The Bruins aren’t going to make any excuses about having their flight back to Boston delayed a night, calling the malfunction on their charter plane from Toronto Sunday night an opportunity to look on the positive side.
“It was just bad luck on our part with having the malfunction there,” said Daniel Paille. “But I think we dealt with it and no one was too upset about it.
“We came this morning ready to play and realizing what we needed to do. I think that was more important than coming in last night. There’s two ways you can look at it, and we looked at it the positive way.”
The Bruins arrived in Boston at approximately 10:30 a.m., skipping their morning skate before having a meal together. The option to rest last night in Toronto might have even been beneficial to some.
“I think it was fine,” said Johnny Boychuk. “We got to go eat and went right to the hotel and right to bed. It wasn’t that bad.”
Said Shawn Thornton, “I didn’t have my dogs kicking me in the back in the middle of the night.”
The Bruins were getting revved up for Game 7 Monday night against the Maple Leafs, doing their best to forget their offensive output in the last two games and put another positive spin on tonight’s matchup.
“Everybody seems to be focusing on today and not what happened last game at all,” Boychuk. “Just have to think of it as this game and not to look ahead at all. And know that we have a tough opponent and know our backs are against the wall just like they have been the last couple of games. We have to be prepared today or else our season is going to be over.”

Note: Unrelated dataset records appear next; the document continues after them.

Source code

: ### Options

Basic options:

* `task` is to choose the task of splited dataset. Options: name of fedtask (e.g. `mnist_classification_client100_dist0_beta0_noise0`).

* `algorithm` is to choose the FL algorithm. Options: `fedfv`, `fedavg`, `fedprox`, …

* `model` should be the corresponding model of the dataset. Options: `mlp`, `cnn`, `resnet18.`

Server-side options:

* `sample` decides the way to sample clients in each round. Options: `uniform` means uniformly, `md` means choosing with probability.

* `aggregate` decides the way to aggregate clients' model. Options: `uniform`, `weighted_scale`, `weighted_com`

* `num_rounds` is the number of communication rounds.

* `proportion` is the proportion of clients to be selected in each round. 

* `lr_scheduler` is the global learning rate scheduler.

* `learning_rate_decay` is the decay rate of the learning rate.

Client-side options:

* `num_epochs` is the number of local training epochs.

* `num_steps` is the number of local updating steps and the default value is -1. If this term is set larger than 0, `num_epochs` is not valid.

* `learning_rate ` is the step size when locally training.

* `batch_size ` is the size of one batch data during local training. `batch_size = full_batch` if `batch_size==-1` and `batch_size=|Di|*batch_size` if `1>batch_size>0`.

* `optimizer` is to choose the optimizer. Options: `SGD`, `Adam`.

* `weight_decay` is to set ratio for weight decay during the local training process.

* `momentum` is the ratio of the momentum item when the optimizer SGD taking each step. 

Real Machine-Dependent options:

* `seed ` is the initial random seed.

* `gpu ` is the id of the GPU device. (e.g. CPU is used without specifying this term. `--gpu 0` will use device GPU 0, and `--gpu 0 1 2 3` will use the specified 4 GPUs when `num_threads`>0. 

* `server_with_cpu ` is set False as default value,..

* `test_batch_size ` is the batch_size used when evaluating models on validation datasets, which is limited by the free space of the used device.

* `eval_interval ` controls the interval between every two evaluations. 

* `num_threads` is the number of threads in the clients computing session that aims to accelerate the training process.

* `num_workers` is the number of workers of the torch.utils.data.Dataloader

There’s no telling whether coach Claude Julien intends to alter his lines after a poor string of periods on offense. The Bruins are 3 for 18 on the power play in the playoffs, including 1 for 8 at home. But changing lines would not be a cause for concern among the players.
“We’ve been playing together throughout the years with different pairings,” Boychuk said. “So we do have some chemistry between different pairings, different groups. So it’s not like it’s out of the norm that it’s going to affect us. And it shouldn’t. We have enough experience in the room that we can play with each other and not worry about a thing.”